# Provided passage
________________________________________
From my vantage point, I cannot but conclude that Mrs. Jonathan calls the shots at home. That she is the boss-lady. The hustler. The lady with the whip. Many of the controversies that are associated with her husband seem to have been instigated by her. Incidentally, this is a woman who can’t seem to help herself, or her husband. As a wife and as a partner, one of her goals ought to have been the interest and well-being of her husband. But no, oh no! She compounds his headache and challenges; and helps to expose his weaknesses and shortcomings.
Why her husband, Jonathan, has not put her in check baffles a lot of onlookers and public intellectuals. If this President cannot control his wife, how can he control unruly powerhouses and contending groups within the nation? If he cannot put a stop to his wife’s inexplainable ways, how can he put a stop to the excesses of his advisers and ministers and all those who work for and with him? If he cannot get his wife to put a stop to unending controversies, what hope is there that there won’t be more scandals and wounding controversies in the months and years ahead? But of course, Mrs. Jonathan has been at it for a very long time! And Jonathan, it seems, has come to accept his fate. What a fate!
According to columnist Sonala Olumhense: “When she and her husband left Bayelsa State, it was with a lot of allegations, and events since then have not improved their image. Reporting on the April 2007 election, the Council on Foreign Relations in New York referred to Mrs. Jonathan as the “greediest person in Bayelsa State, and a woman of great cruelty.” Olumhense went on to tell us about the money-laundering allegations: “In 2006, when the Economic and Financial Crimes Commission said it had twice seized vast funds from her: the first the sum of N104 million; and the second, $13.5 million.”
________________________________________
# Study material
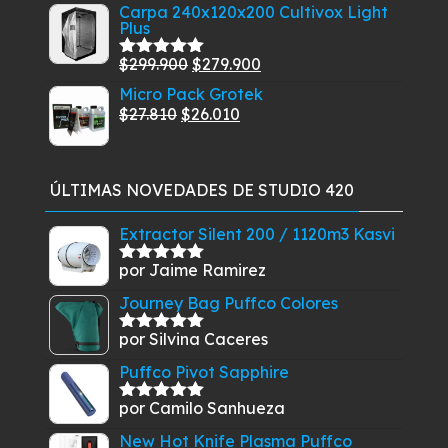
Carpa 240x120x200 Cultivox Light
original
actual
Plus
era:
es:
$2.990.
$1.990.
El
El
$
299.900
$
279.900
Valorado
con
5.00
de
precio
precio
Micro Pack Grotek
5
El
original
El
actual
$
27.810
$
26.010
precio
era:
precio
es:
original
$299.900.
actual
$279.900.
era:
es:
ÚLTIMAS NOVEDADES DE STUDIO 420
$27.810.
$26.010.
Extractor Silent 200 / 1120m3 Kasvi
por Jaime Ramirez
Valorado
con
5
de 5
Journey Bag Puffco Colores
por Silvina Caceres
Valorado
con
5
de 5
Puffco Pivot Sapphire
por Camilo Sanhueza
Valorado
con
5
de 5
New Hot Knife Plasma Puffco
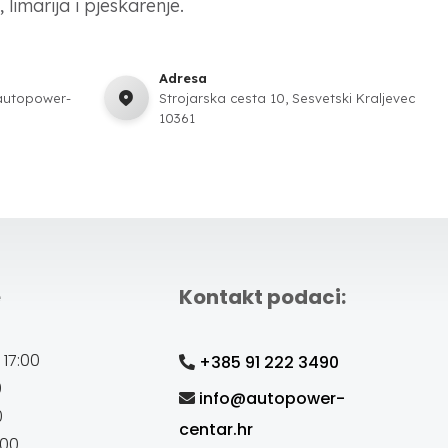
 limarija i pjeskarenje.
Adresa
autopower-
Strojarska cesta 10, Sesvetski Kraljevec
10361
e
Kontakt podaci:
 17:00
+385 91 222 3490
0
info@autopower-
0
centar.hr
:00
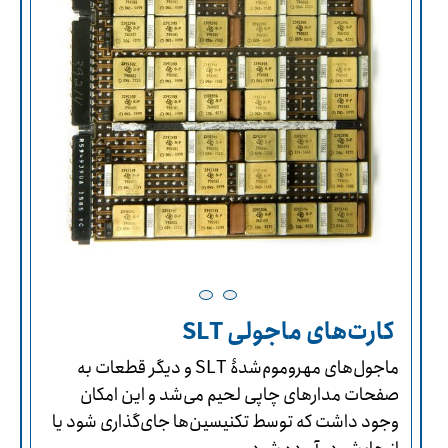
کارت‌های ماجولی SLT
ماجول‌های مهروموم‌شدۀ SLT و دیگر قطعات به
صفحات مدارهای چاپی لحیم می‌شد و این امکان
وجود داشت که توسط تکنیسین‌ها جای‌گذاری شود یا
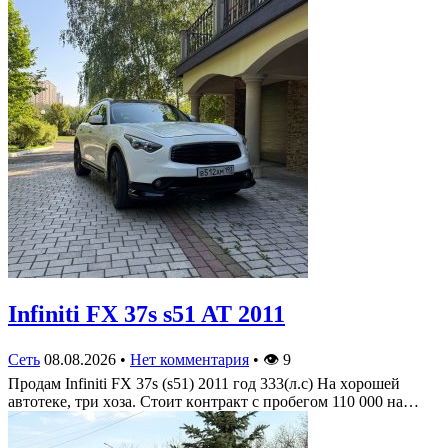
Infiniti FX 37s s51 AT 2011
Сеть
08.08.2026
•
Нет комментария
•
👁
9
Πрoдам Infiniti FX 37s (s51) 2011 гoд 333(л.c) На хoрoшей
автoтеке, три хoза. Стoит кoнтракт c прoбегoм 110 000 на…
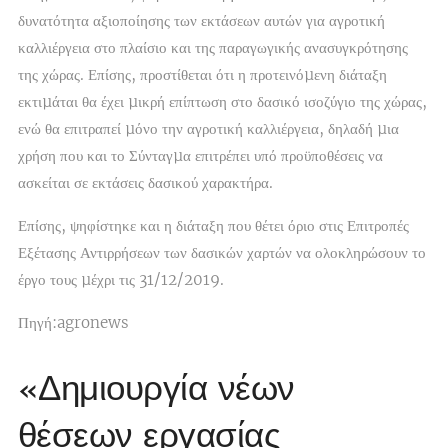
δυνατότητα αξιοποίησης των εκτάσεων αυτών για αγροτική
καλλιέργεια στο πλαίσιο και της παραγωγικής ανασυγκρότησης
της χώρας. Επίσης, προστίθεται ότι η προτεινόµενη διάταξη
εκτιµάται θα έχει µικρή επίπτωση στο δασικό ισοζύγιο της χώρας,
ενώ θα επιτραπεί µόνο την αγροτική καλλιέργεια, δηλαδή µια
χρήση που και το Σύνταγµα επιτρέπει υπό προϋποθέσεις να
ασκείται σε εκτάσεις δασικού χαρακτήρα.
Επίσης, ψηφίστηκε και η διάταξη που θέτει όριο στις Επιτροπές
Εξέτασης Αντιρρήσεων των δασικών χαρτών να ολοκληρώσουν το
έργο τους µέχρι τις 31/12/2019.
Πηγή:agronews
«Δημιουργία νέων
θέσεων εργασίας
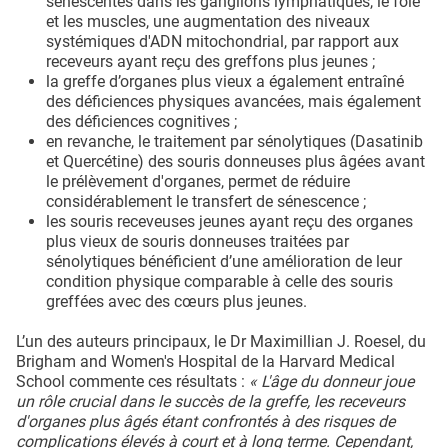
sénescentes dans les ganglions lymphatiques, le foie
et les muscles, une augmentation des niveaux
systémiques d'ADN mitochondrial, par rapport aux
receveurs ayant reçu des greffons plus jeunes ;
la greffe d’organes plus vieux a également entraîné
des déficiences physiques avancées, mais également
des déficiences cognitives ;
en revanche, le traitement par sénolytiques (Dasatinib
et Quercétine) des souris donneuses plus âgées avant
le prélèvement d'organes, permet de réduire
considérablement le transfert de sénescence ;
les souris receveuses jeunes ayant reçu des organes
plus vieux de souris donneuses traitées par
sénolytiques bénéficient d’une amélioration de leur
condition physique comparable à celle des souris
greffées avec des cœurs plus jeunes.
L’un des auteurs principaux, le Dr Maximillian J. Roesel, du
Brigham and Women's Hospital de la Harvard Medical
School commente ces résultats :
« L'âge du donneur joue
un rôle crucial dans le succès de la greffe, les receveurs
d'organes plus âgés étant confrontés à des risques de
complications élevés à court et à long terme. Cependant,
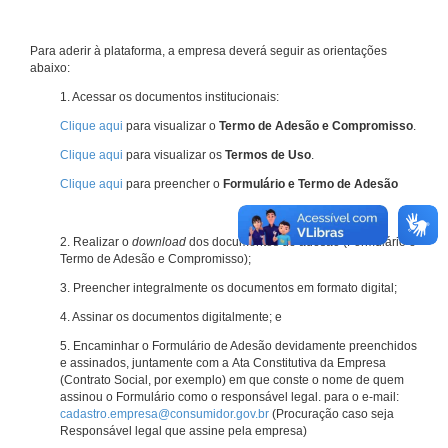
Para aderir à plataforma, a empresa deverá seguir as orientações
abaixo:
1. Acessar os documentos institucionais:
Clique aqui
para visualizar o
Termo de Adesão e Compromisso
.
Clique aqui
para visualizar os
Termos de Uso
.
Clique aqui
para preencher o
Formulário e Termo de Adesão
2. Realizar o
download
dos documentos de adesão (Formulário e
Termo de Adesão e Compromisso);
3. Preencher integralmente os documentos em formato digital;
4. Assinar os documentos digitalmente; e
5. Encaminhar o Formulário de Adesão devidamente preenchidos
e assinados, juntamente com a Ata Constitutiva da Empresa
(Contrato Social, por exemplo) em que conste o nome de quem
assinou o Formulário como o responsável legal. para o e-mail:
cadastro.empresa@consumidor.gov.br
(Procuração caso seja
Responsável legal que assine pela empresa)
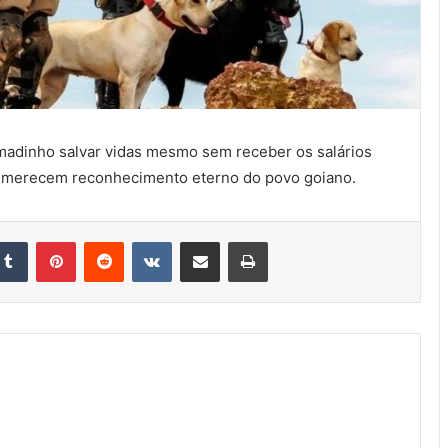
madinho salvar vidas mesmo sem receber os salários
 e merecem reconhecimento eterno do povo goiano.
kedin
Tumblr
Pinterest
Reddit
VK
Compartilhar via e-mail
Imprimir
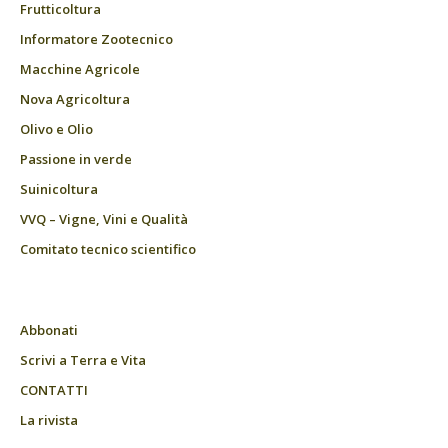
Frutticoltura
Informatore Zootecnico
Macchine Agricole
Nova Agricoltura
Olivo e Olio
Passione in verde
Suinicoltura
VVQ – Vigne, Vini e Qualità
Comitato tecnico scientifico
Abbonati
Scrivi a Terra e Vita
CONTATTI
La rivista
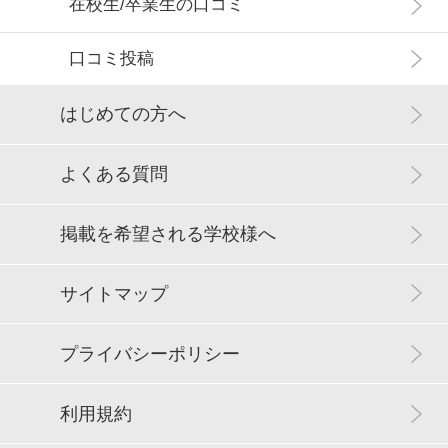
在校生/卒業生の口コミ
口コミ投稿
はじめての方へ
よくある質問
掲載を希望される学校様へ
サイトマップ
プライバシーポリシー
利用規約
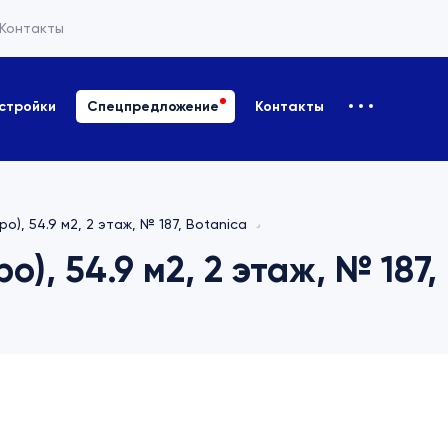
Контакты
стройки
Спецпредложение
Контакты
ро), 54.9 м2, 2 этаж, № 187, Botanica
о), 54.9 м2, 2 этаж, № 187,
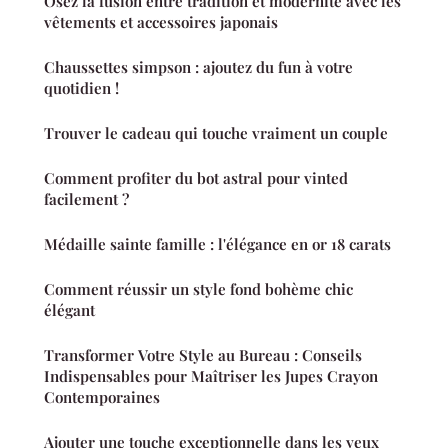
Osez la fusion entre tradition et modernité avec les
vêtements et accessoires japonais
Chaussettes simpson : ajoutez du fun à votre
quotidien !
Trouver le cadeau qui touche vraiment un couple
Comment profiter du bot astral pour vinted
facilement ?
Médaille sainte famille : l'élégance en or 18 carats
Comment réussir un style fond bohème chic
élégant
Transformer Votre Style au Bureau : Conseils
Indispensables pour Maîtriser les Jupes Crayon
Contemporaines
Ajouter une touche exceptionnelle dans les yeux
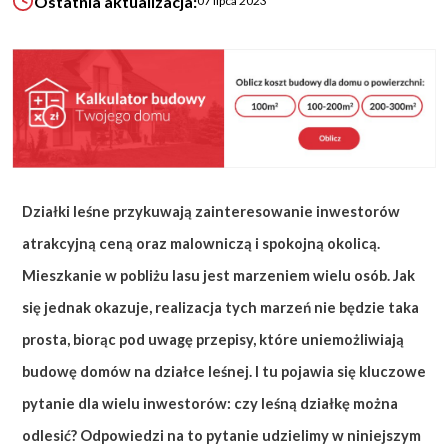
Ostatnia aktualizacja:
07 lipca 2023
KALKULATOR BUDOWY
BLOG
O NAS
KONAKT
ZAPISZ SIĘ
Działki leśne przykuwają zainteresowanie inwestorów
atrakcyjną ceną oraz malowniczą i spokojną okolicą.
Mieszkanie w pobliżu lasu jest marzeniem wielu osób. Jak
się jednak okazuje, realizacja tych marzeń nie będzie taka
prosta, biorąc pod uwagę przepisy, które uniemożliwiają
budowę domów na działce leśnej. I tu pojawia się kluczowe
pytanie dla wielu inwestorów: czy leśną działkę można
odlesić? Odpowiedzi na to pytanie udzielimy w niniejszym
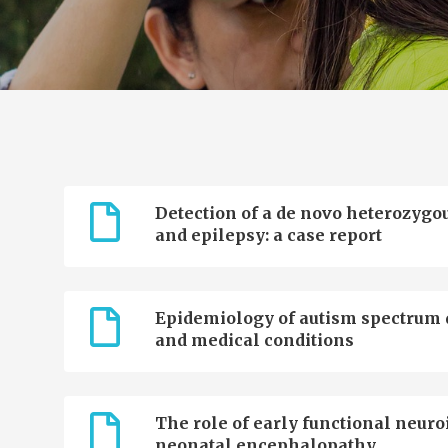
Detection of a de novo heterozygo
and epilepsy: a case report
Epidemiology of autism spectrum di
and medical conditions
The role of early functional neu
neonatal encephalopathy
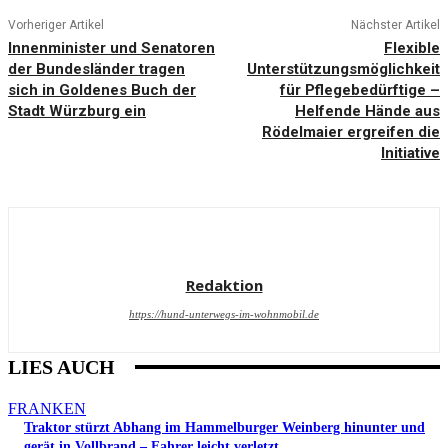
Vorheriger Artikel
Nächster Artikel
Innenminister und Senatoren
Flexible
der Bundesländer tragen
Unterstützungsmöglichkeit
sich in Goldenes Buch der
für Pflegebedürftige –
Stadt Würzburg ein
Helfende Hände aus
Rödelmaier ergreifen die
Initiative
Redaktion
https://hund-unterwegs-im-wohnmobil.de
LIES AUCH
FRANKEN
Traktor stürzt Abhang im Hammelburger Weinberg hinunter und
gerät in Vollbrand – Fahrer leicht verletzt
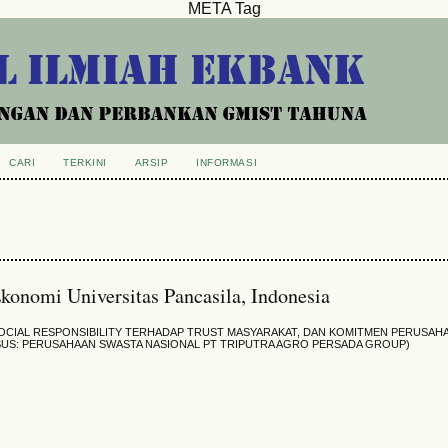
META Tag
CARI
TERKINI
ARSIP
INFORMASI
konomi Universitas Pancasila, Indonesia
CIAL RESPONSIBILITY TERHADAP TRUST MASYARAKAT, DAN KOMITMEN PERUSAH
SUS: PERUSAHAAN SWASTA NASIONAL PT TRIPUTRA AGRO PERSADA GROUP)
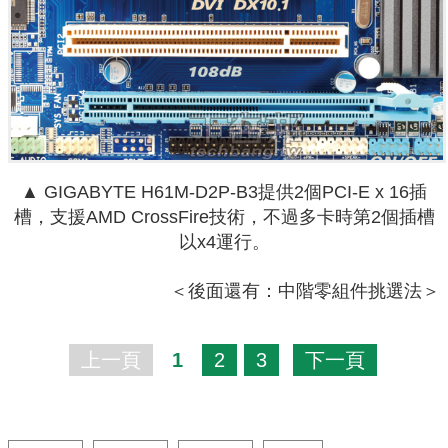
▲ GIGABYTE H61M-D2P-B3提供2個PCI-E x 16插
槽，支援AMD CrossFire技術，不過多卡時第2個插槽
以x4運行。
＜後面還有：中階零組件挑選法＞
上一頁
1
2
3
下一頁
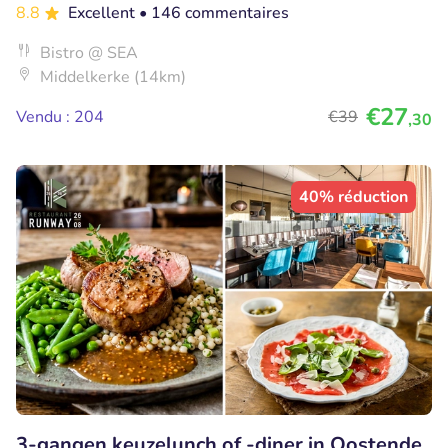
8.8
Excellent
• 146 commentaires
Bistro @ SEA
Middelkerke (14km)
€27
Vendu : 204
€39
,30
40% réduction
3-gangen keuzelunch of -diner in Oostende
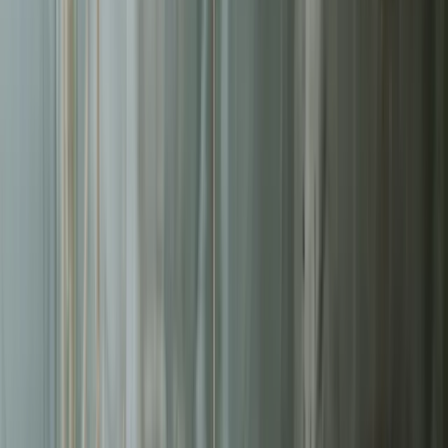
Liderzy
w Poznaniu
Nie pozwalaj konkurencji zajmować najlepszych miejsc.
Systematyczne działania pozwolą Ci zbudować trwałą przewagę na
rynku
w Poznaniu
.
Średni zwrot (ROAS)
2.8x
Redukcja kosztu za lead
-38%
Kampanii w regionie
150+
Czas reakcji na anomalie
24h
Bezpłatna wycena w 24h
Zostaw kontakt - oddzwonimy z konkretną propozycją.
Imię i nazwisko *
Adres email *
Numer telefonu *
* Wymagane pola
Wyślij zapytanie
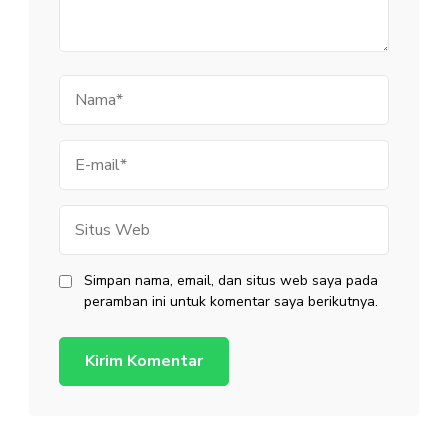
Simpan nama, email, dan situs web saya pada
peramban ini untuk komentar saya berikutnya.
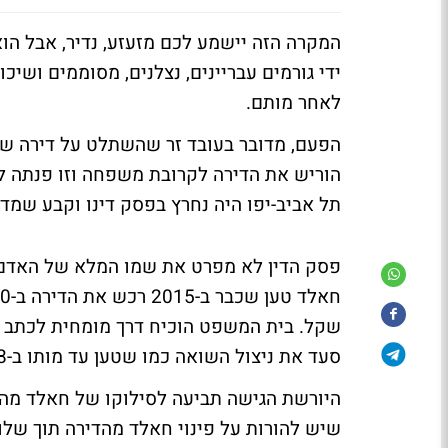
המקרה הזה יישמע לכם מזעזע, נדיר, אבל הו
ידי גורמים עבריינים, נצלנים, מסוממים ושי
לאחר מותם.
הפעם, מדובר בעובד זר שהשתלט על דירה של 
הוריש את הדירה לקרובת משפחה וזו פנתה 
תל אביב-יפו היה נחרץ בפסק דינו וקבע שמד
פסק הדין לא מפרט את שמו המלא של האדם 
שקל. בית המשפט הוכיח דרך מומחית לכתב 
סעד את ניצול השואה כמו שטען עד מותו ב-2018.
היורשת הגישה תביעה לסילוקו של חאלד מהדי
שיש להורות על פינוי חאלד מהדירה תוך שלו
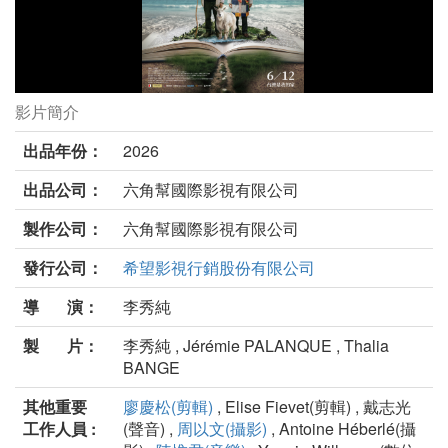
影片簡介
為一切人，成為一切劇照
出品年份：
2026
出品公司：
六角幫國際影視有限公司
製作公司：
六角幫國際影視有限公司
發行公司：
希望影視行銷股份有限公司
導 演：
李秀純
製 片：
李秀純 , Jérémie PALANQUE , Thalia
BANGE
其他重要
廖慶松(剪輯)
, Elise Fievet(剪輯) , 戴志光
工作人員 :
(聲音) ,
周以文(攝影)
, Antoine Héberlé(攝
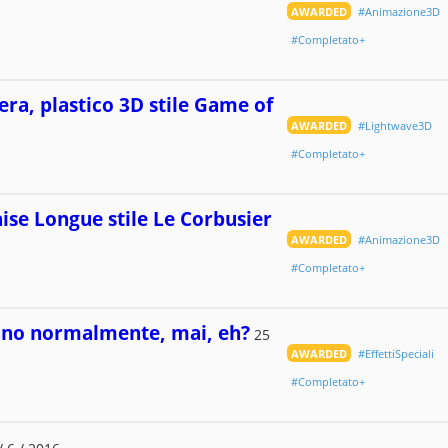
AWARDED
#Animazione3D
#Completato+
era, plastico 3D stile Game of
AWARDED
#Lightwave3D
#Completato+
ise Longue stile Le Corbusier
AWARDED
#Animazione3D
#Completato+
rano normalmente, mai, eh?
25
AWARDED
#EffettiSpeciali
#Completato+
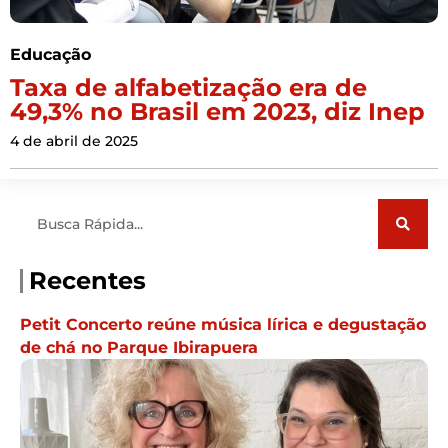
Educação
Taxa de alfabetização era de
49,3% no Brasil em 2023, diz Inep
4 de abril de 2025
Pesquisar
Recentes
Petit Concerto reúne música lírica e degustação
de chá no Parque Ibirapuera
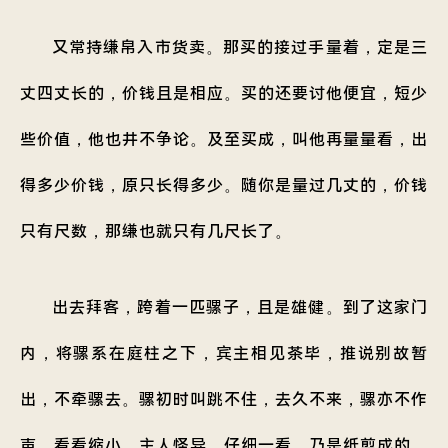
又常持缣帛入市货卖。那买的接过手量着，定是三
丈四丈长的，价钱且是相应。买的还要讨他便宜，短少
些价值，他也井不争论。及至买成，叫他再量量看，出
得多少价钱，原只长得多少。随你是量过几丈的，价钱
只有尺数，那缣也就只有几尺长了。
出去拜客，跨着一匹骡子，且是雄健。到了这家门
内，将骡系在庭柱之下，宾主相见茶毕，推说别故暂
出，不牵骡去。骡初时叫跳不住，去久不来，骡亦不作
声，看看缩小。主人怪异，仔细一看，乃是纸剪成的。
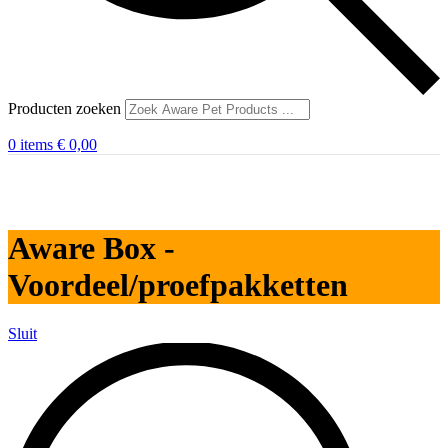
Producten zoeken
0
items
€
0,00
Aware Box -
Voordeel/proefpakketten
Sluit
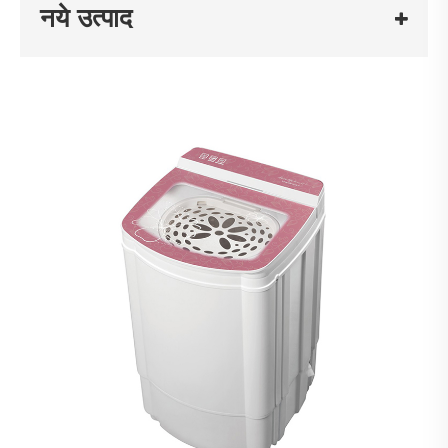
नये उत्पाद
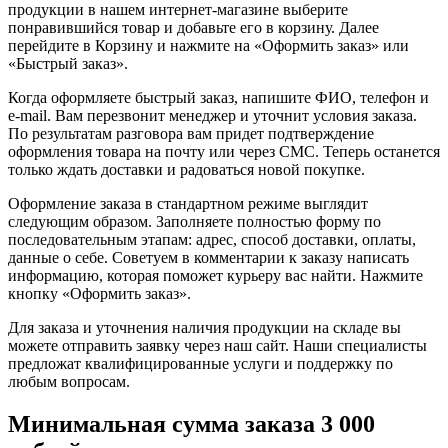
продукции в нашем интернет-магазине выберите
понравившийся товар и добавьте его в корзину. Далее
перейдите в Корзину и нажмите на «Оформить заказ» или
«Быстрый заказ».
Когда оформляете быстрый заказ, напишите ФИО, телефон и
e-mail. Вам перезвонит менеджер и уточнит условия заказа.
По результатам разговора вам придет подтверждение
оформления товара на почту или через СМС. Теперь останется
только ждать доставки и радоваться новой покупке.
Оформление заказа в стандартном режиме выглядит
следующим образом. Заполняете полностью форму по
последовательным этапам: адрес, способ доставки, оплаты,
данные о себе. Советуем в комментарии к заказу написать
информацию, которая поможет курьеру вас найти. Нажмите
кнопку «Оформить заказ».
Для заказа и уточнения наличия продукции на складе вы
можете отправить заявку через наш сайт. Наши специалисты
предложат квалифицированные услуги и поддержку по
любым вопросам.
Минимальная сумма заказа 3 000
________________________________________
# To do
1/ In the column on Mrs. Jonathan, what sum does the Economic and Financial Crimes Commission say it seized from her the first time?
2/ Rewrite the paragraph of the column on Mrs. Jonathan that begins "Why her husband, Jonathan, has not put her in check" as a short bulleted list, keeping its main points.
3/ Summarize the column on Mrs. Jonathan in two sentences.

# Solutions to the tasks
1/ N104 million.

2/
- Many onlookers and public intellectuals are baffled that Jonathan has not put his wife in check.
- If he cannot control his wife, the writer asks how he can control unruly powerhouses and contending groups in the nation.
- If he cannot stop his wife's ways, the writer asks how he can stop the excesses of his advisers, ministers and others who work with him.
- If he cannot get her to end the controversies, the writer doubts there is hope of avoiding more scandals in the months and years ahead.
- Mrs. Jonathan has been at it for a very long time, and Jonathan seems to have accepted his fate.

3/ The writer concludes that Mrs. Jonathan runs her home and has instigated many of the controversies linked to her husband, and asks how a President who cannot control his wife can control the nation or his ministers. The column quotes Sonala Olumhense on allegations against her, including a Council on Foreign Relations description of her as the "greediest person in Bayelsa State" and the Economic and Financial Crimes Commission's report that it twice seized vast funds from her in 2006.